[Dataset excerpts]
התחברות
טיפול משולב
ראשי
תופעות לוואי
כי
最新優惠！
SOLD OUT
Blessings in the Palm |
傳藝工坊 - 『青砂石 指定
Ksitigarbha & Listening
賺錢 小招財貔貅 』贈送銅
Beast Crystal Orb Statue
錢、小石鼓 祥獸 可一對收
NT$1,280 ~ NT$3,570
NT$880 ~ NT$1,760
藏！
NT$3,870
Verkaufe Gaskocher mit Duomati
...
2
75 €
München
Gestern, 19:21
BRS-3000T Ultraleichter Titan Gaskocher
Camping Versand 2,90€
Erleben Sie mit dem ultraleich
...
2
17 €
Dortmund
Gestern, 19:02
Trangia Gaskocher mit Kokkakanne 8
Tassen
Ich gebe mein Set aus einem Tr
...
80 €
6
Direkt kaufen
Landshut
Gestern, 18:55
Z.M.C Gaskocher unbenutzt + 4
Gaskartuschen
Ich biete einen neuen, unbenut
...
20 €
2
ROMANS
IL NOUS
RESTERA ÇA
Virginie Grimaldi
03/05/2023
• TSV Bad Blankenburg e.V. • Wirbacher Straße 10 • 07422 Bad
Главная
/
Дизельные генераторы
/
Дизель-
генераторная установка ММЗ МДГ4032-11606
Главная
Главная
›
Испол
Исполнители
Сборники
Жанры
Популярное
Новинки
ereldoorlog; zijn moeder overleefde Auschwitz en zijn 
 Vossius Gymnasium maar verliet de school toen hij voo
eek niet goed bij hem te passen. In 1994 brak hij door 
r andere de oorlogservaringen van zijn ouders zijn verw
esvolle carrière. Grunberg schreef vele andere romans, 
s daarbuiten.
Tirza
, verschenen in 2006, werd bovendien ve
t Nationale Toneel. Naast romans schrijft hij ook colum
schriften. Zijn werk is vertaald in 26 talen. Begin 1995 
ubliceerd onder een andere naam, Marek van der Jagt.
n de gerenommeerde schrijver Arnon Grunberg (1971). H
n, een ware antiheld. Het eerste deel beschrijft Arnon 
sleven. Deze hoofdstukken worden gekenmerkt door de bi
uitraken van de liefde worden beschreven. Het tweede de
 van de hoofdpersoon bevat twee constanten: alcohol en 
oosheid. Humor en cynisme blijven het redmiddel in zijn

# Exercise goal
Scan the data above and copy each line containing the word "Gaskocher".

# Output of the exercise
Verkaufe Gaskocher mit Duomati
BRS-3000T Ultraleichter Titan Gaskocher
Trangia Gaskocher mit Kokkakanne 8
Z.M.C Gaskocher unbenutzt + 4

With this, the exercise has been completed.